Léonard de Vinci est mort le 2 mai 1519 au Clos Lucé à Amboise dans les bras de François 1er. Il y a et il y aura des festivités commémoratives et les éditeurs multiplient les publications à cette occasion, ce qui est bien compréhensible. Retenons en deux parmi ces dernières, également remarquables dans des genres très différents. Tout d'abord, les éditions du Chêne ont demandé à une jeune historienne de l'art, diplômée de l'école du Louvre, Hayley Edwards-Dujardin, de renouveler l'approche du grand peintre à l'intention des néophytes, mais aussi - et c'est plus difficile - des initiés dans le cadre d'une nouvelle collection intitulée de manière plaisante « ça c'est de l'art ». Eh bien, pour une fois, le résultat est conforme à ce qu'en dit le communiqué de presse : « grâce à son regard moderne et transversal, elle nous livre une lecture novatrice de l'art : légère, riche en anecdotes, distillant une érudition mesurée. » Aidée par une conception graphique particulièrement réussie (signée Sophie Della Corte) Hayley Edwards-Dujardin va droit à l'essentiel en peu de mots et sans jamais employer le jargon des spécialistes.
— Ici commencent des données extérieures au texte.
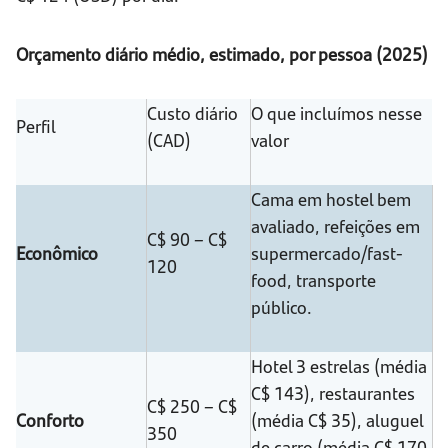
Orçamento diário médio, estimado, por pessoa (2025)
Custo diário
O que incluímos nesse
Perfil
(CAD)
valor
Cama em hostel bem
avaliado, refeições em
C$ 90 – C$
Econômico
supermercado/fast-
120
food, transporte
público.
Hotel 3 estrelas (média
C$ 143), restaurantes
C$ 250 – C$
Conforto
(média C$ 35), aluguel
350
de carro (média C$ 170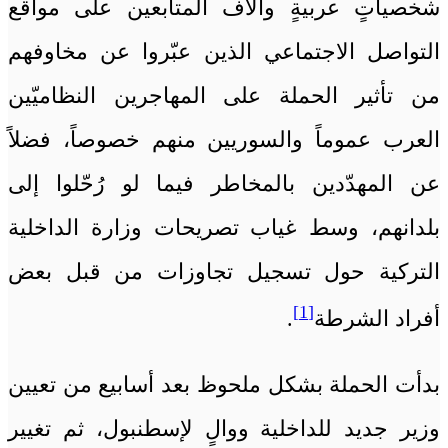
شخصياتٍ عربيةٍ وآلاف المتابعين على مواقع
التواصل الاجتماعي الذين عبّروا عن مخاوفهم
من تأثير الحملة على المهاجرين النظاميّين
العرب عموماً والسوريين منهم خصوصاً، فضلاً
عن المهدّدين بالمخاطر فيما لو رُحّلوا إلى
بلدانهم، وسط غياب تصريحات وزارة الداخلية
التركية حول تسجيل تجاوزات من قبل بعض
[1]
أفراد الشرطة
.
بدأت الحملة بشكل ملحوظ بعد أسابيع من تعيين
وزير جديد للداخلية ووالٍ لإسطنبول، ثم تغيير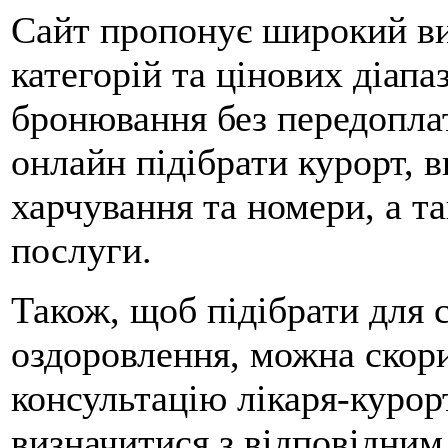
Сайт пропонує широкий виб
категорій та цінових діапа
бронювання без передопла
онлайн підібрати курорт, в
харчування та номери, а т
послуги.
Також, щоб підібрати для 
оздоровлення, можна скор
консультацію лікаря-курор
визначитися з відповідним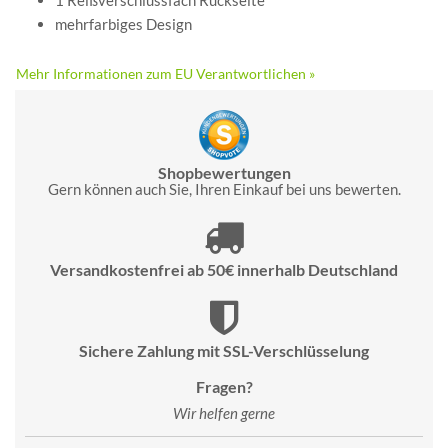
1 Reißverschlussfach Rückseite
mehrfarbiges Design
Mehr Informationen zum EU Verantwortlichen »
Shopbewertungen
Gern können auch Sie, Ihren Einkauf bei uns bewerten.
Versandkostenfrei ab 50€ innerhalb Deutschland
Sichere Zahlung mit SSL-Verschlüsselung
Fragen?
Wir helfen gerne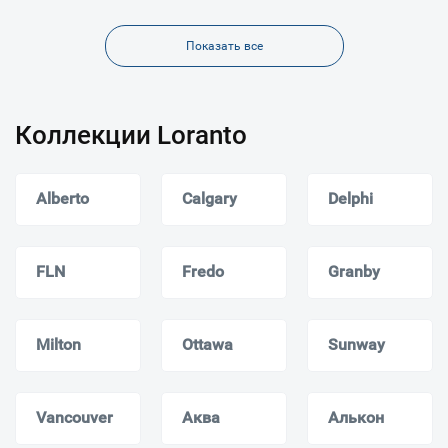
Показать все
Коллекции Loranto
Alberto
Calgary
Delphi
FLN
Fredo
Granby
Milton
Ottawa
Sunway
Vancouver
Аква
Алькон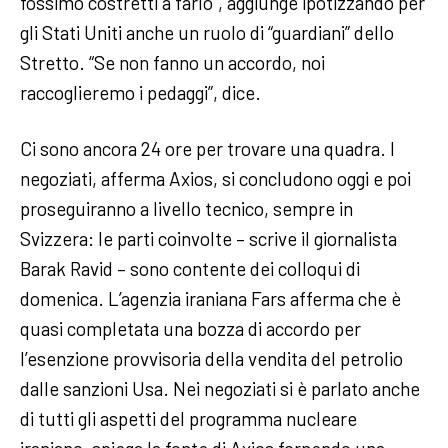
fossimo costretti a farlo”, aggiunge ipotizzando per
gli Stati Uniti anche un ruolo di “guardiani” dello
Stretto. “Se non fanno un accordo, noi
raccoglieremo i pedaggi”, dice.
Ci sono ancora 24 ore per trovare una quadra. I
negoziati, afferma Axios, si concludono oggi e poi
proseguiranno a livello tecnico, sempre in
Svizzera: le parti coinvolte – scrive il giornalista
Barak Ravid – sono contente dei colloqui di
domenica. L’agenzia iraniana Fars afferma che è
quasi completata una bozza di accordo per
l’esenzione provvisoria della vendita del petrolio
dalle sanzioni Usa. Nei negoziati si è parlato anche
di tutti gli aspetti del programma nucleare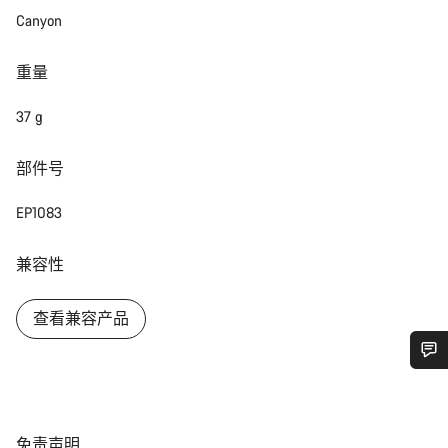
Canyon
重量
37 g
部件号
EP1083
兼容性
查看兼容产品
您需要帮助吗？
我们的客户支持专家正在等待为您答疑解惑。
免
免责声明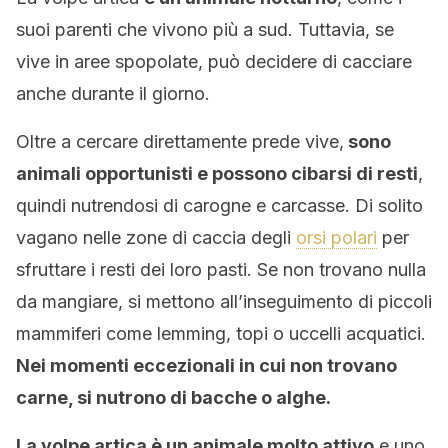
suoi parenti che vivono più a sud. Tuttavia, se
vive in aree spopolate, può decidere di cacciare
anche durante il giorno.
Oltre a cercare direttamente prede vive,
sono
animali opportunisti e possono cibarsi di resti
,
quindi nutrendosi di carogne e carcasse. Di solito
vagano nelle zone di caccia degli
orsi polari
per
sfruttare i resti dei loro pasti. Se non trovano nulla
da mangiare, si mettono all’inseguimento di piccoli
mammiferi come lemming, topi o uccelli acquatici.
Nei momenti eccezionali in cui non trovano
carne, si nutrono di bacche o alghe.
La volpe artica è un animale molto attivo
e uno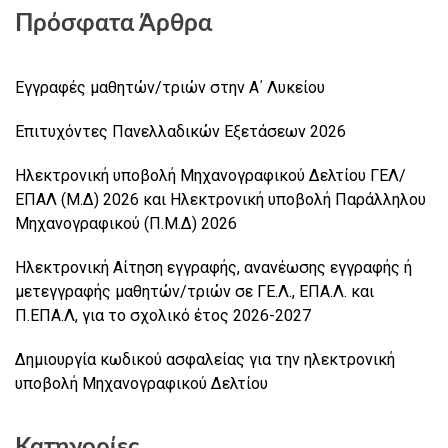
Πρόσφατα Άρθρα
Εγγραφές μαθητών/τριών στην Α΄ Λυκείου
Επιτυχόντες Πανελλαδικών Εξετάσεων 2026
Ηλεκτρονική υποβολή Μηχανογραφικού Δελτίου ΓΕΛ/
ΕΠΑΛ (Μ.Δ) 2026 και Ηλεκτρονική υποβολή Παράλληλου
Μηχανογραφικού (Π.Μ.Δ) 2026
Ηλεκτρονική Αίτηση εγγραφής, ανανέωσης εγγραφής ή
μετεγγραφής μαθητών/τριών σε ΓΕ.Λ., ΕΠΑ.Λ. και
Π.ΕΠΑ.Λ, για το σχολικό έτος 2026-2027
Δημιουργία κωδικού ασφαλείας για την ηλεκτρονική
υποβολή Μηχανογραφικού Δελτίου
Κατηγορίες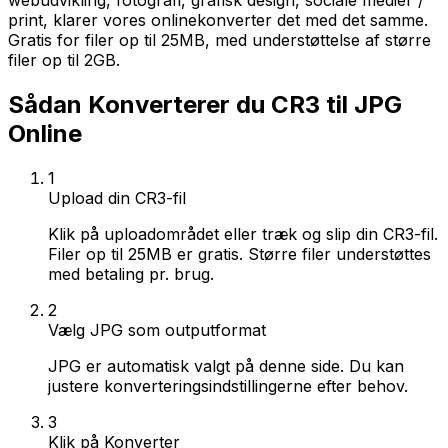
webudvikling, fotografi, grafisk design, sociale medier /
print, klarer vores onlinekonverter det med det samme.
Gratis for filer op til 25MB, med understøttelse af større
filer op til 2GB.
Sådan Konverterer du CR3 til JPG
Online
1
Upload din CR3-fil
Klik på uploadområdet eller træk og slip din CR3-fil.
Filer op til 25MB er gratis. Større filer understøttes
med betaling pr. brug.
2
Vælg JPG som outputformat
JPG er automatisk valgt på denne side. Du kan
justere konverteringsindstillingerne efter behov.
3
Klik på Konverter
Prenons un exemple, celui de La Dame à l'hermine du musée Czartoryski de Cracovie (1488-1490). C'est un des premiers chefs d'oeuvre de Léonard, peint pour Ludovic Sforza dit Le More, qui représente sa maîtresse, Cecilia Gallerani. Le tableau a été choisi pour illustrer la couverture et c'est très bien car cela nous repose des fatigantes à force d'être répétitives images de La Joconde et son trop fameux sourire (on jubile quand l'auteur ose dire de ce « doux sourire » qu'il est charmant, certes, mais n'a « rien d'extraordinaire » !). Bref, Hayley Edwards-Dujardin a le don de faire comprendre en quoi la « torsion dynamique » du corps de la jeune femme est une posture rare à la Renaissance, que Léonard invente pour suggérer que le modèle « pose un regard souriant sur l'homme qu'elle aime assistant à la séance de pose ». Un petit encadré en marge explique utilement la symbolique animale dans l'art de la Renaissance à propos de la petite hermine et, vraiment, l'essentiel est dit grâce à une « érudition mesurée ».
Oui, mais dira-t-on, on ne sait pas comment Léonard a rencontré Cecilia (c'était une grande amie) et comment il a reçu la commande de Ludovic Sforza. Pourquoi le Florentin se trouvait-il à Milan et non pas chez lui, à Florence ? A cause d'une mésentente avec Laurent de Médicis ? A cause de la peste qui approchait et qu'il fallait fuir ? Tout cela, c'est Sophie Chauveau qui nous le raconte dans son classique L'obsession Léonard que rééditent opportunément les éditions Télémaque, avec une postface illustrée inédite. Sophie Chauveau n'a pas son pareil pour tisser, entre les faits et évènements certains et documentés, des histoires de son cru, mais parfaitement vraisemblables. Son double talent d'historienne et de romancière se déploie à un rythme étourdissant dans cet épais volume. Elle mérite sans discussion le jugement naguère formulé par l'académicien Angelo Rinaldi à son sujet : « Dès qu'une romancière a le souffle et l'imagination d'une Sophie Chauveau, tout devient exact. » Qui s'intéresse à Léonard de Vinci doit lire ces deux livres, remarquablement complémentaires à propos de chacun des épisodes de la vie du maître absolu de la peinture.
Léonard de Vinci, par Hayley Edwards-Dujardin, éditions du Chêne, 108 pages, 14,90 euro.
L'obsession Vinci, par Sophie Chauveau, éditions Télémaque, 462 pages, 19,90 euros.